------ TRECHO ------

Se em Morro do Céu, o gaúcho Spolidoro vai ao interior do Rio Grande do Sul para, sozinho, observar o tímido cotidiano do jovem Bruno Storti, num projeto viabilizado pelo DOCTV, Estrada Para Ythaca em várias medidas pode ser visto como um filme oposto, apesar de um diálogo marcante: são quatro diretores que, num projeto coletivo, bancado por eles mesmos, adentram pelo interior do Ceará, num autêntico road movie, a fim de encontrar algo que não se sabe muito bem, talvez rastros do amigo morto, talvez no fundo, apenas um passeio de fuga e de encontro de si mesmos.

------ CONTEÚDO DOS REGISTROS ------

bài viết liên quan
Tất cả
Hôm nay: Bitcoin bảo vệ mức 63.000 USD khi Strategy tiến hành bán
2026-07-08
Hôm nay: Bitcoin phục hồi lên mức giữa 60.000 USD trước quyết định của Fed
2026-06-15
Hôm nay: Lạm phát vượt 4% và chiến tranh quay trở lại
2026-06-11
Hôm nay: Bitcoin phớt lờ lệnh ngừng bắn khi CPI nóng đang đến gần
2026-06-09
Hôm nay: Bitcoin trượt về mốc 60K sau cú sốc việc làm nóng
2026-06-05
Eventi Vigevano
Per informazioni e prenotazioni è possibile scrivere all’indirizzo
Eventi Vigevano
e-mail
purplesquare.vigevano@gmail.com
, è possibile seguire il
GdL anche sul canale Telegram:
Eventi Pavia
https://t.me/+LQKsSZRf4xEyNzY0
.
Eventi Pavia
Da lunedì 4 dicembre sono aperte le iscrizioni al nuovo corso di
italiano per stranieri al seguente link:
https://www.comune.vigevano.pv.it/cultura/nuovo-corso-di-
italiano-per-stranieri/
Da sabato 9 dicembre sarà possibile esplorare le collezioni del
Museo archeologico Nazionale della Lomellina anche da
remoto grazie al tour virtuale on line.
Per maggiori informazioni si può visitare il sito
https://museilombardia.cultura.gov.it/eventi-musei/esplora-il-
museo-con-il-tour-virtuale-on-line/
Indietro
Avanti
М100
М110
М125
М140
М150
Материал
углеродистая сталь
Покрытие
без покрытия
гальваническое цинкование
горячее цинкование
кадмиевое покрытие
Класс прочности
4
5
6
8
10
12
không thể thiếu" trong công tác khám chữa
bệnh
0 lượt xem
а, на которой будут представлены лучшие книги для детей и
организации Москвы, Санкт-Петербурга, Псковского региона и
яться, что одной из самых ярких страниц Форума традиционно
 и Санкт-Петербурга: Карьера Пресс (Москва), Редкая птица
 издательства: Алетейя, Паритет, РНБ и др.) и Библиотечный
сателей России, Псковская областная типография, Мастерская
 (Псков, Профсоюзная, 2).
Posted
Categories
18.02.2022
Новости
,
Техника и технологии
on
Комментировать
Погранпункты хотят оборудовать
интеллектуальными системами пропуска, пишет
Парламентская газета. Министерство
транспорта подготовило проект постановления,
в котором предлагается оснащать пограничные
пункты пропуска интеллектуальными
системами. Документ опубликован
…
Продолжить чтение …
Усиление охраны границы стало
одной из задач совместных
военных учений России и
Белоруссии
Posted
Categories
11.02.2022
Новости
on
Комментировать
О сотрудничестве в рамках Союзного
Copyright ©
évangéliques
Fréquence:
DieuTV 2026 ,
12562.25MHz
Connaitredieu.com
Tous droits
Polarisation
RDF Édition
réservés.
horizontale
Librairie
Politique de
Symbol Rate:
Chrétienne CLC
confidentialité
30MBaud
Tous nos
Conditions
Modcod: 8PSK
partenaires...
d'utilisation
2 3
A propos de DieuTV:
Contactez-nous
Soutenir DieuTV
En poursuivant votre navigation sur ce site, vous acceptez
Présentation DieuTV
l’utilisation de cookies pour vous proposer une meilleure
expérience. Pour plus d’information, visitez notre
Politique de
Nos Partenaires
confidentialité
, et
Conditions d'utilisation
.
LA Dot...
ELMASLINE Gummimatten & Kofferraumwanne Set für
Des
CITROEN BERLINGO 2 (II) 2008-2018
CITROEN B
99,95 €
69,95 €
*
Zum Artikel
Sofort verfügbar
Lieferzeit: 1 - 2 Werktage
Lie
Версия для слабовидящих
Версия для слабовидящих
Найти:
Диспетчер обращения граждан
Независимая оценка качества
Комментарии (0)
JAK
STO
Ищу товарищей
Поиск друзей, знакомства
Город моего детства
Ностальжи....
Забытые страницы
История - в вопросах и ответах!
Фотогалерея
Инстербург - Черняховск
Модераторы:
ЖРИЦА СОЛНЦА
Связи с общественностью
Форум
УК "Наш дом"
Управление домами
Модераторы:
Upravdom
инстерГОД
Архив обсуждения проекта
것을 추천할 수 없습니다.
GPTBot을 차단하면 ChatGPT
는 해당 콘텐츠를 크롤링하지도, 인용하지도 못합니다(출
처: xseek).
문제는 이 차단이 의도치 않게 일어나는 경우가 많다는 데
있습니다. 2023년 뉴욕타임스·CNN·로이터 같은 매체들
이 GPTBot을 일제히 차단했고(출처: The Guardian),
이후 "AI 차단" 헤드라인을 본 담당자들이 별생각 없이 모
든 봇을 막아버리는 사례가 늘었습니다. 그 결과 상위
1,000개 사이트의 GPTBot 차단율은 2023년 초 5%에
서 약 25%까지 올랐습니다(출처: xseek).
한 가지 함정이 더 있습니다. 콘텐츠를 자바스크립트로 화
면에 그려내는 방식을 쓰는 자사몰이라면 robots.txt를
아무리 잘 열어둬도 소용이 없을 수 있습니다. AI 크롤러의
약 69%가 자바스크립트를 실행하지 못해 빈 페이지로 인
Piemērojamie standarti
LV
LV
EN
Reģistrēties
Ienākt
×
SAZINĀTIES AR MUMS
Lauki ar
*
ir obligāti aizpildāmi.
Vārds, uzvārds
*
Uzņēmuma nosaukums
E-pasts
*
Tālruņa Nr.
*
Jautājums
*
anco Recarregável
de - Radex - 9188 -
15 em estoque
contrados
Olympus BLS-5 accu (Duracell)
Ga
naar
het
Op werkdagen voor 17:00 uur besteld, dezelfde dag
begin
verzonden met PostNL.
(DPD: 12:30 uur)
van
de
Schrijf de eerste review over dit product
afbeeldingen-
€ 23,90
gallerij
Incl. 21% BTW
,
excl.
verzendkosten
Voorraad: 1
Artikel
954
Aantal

------

▶ [TAREFA 1]:
Segundo o trecho sobre os filmes, quantos diretores participam de Estrada Para Ythaca?
▶ [TAREFA 2]:
Por favor, liste todos os nomes próprios de pessoas, lugares, filmes e projetos que aparecem no trecho sobre os filmes.
▶ [TAREFA 3]:
Escreva a continuação do trecho sobre os filmes a partir da última frase apresentada.

▶ [CAMPO DE RESPOSTA 1]:
Quatro diretores.

▶ [CAMPO DE RESPOSTA 2]:
Morro do Céu, Spolidoro, Rio Grande do Sul, Bruno Storti, DOCTV, Estrada Para Ythaca, Ceará

▶ [CAMPO DE RESPOSTA 3]:
Estrada Para Ythaca é um filme sobre a amizade, espelhada na escolha radical dos quatro diretores em serem os protagonistas do próprio filme. Filme que é absolutamente ficcional mas ao mesmo tempo uma autobiografia. São nesses entremeios entre o documentário, o experimental e o cinema de ficção que os quatro diretores se filiam a uma certa tradição do cinema contemporâneo. Vendo Ythaca também parece claro que os diretores pisam num grande terreno de referências, que vão desde filmes americanos “high school” dos anos oitenta até ícones do cinema contemporâneo como Gerry, de Gus Van Sant, O canto dos pássaros, do catalão Albert Serra, ou mesmo uma direta citação a Vento do Leste, de Godard & Gorin, numa cena que deslumbrou os críticos presentes em Tiradentes (onde recebeu o prêmio de melhor filme) pelas possibilidades de leituras.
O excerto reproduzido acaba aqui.